Dynamically reconfigure graphs
Distributed data processing is dynamic, and it is difficult to determine optimal data movement methods in advance. More information is available during runtime, which may help optimize the execution plan further. So Tez includes support for pluggable vertex management modules to collect runtime information and change the dataflow graph dynamically to optimize performance and resource utilization.
Optimize performance and resource management
YARN manages resources in a Hadoop cluster, based on cluster capacity and load. The Tez execution engine framework efficiently acquires resources from YARN and reuses every component in the pipeline such that no operation is duplicated unnecessarily.

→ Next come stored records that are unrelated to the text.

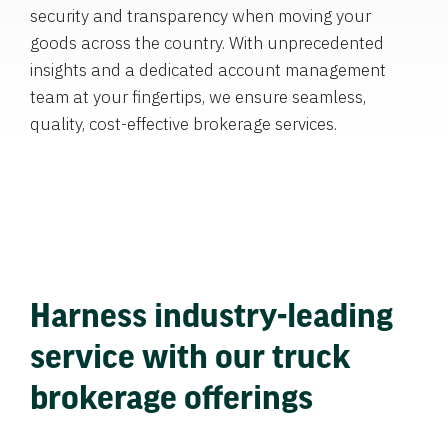
security and transparency when moving your
goods across the country. With unprecedented
insights and a dedicated account management
team at your fingertips, we ensure seamless,
quality, cost-effective brokerage services.
Harness industry-leading
service with our truck
brokerage offerings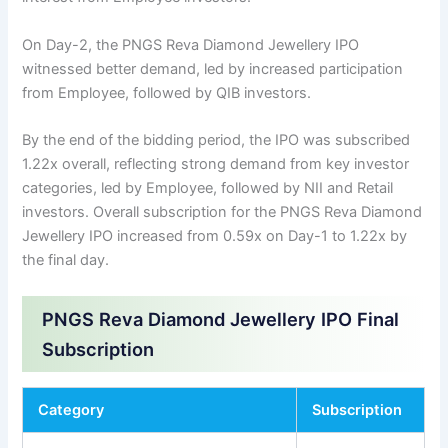
On Day-2, the PNGS Reva Diamond Jewellery IPO
witnessed better demand, led by increased participation
from Employee, followed by QIB investors.
By the end of the bidding period, the IPO was subscribed
1.22x overall, reflecting strong demand from key investor
categories, led by Employee, followed by NII and Retail
investors. Overall subscription for the PNGS Reva Diamond
Jewellery IPO increased from 0.59x on Day-1 to 1.22x by
the final day.
PNGS Reva Diamond Jewellery IPO Final
Subscription
Category
Subscription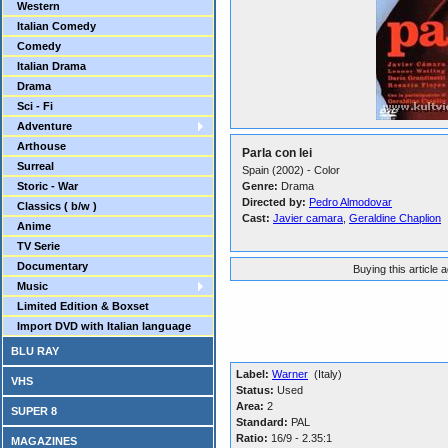
Western
Italian Comedy
Comedy
Italian Drama
Drama
Sci - Fi
Adventure
Arthouse
Parla con lei
Surreal
Spain (2002) - Color
Storic - War
Genre:
Drama
Directed by:
Pedro Almodovar
Classics ( b/w )
Cast:
Javier camara
,
Geraldine Chaplion
Anime
TV Serie
Documentary
Buying this article 
Music
Limited Edition & Boxset
Import DVD with Italian language
BLU RAY
Label:
Warner
(Italy)
VHS
Status:
Used
Area:
2
SUPER 8
Standard:
PAL
Ratio:
16/9 - 2.35:1
MAGAZINES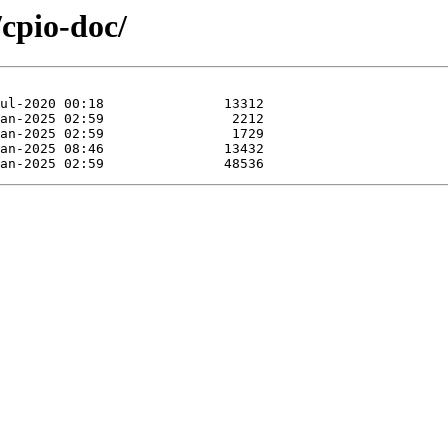
/cpio-doc/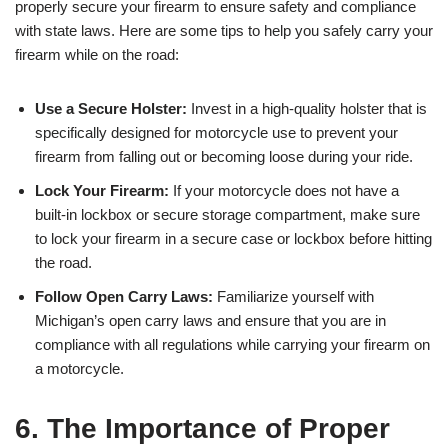
properly secure your firearm to ensure safety and compliance
with state laws. Here are some tips to help you safely carry your
firearm while on the road:
Use a Secure Holster:
Invest in a high-quality holster that is
specifically designed for motorcycle use to prevent your
firearm from falling out or becoming loose during your ride.
Lock Your Firearm:
If your motorcycle does not have a
built-in lockbox or secure storage compartment, make sure
to lock your firearm in a secure case or lockbox before hitting
the road.
Follow Open Carry Laws:
Familiarize yourself with
Michigan’s open carry laws and ensure that you are in
compliance with all regulations while carrying your firearm on
a motorcycle.
6. The Importance of Proper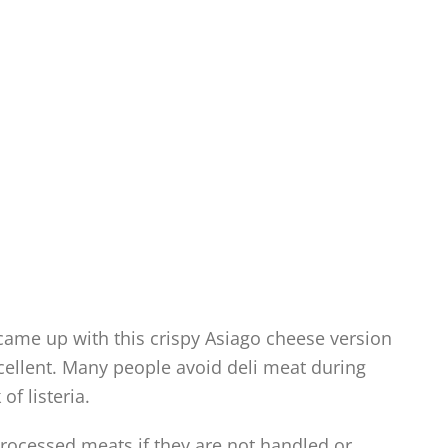
 came up with this crispy Asiago cheese version
xcellent. Many people avoid deli meat during
of listeria.
 processed meats if they are not handled or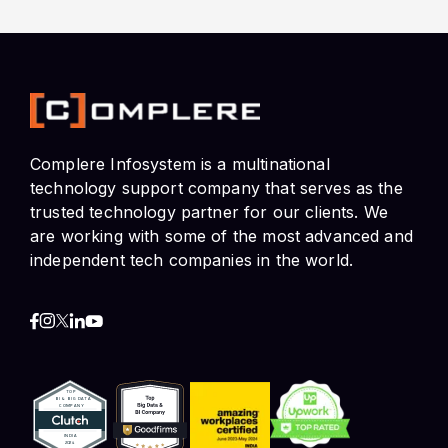
Complere Infosystem is a multinational
technology support company that serves as the
trusted technology partner for our clients. We
are working with some of the most advanced and
independent tech companies in the world.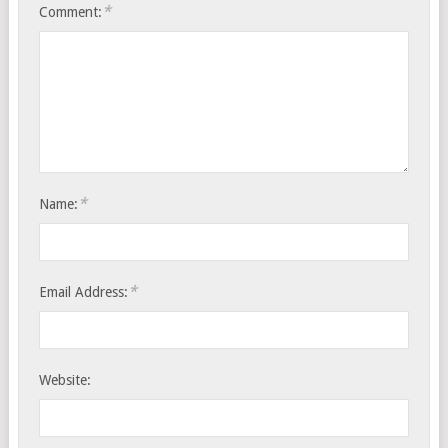
*
Comment:
*
Name:
*
Email Address:
Website: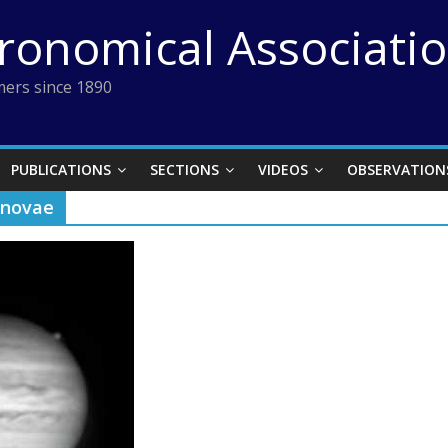
tronomical Associati
ers since 1890
PUBLICATIONS
SECTIONS
VIDEOS
OBSERVATION
rnovae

API for defining directed acyclic graphs (DAGs)
Tez defines a simple Java API to express a DAG of data processing. The API has three components
- DAG – this defines the overall job. The user creates a DAG object for each data processing job.
- Vertex – this defines the user logic and the resources & environment needed to execute the user logic. The user creates a Vertex object for each step in the job and adds it to the DAG.
- Edge – this defines the connection between producer and consumer vertices. The user creates an Edge object and connects the producer and consumer vertices using it.
Tez follows the traditional Hadoop model of dividing a job into individual tasks, all of which are run as processes via YARN, on the users’ behalf. This model comes with inherent costs for process startup and initialization, handling stragglers and allocating each container via the YARN resource manager.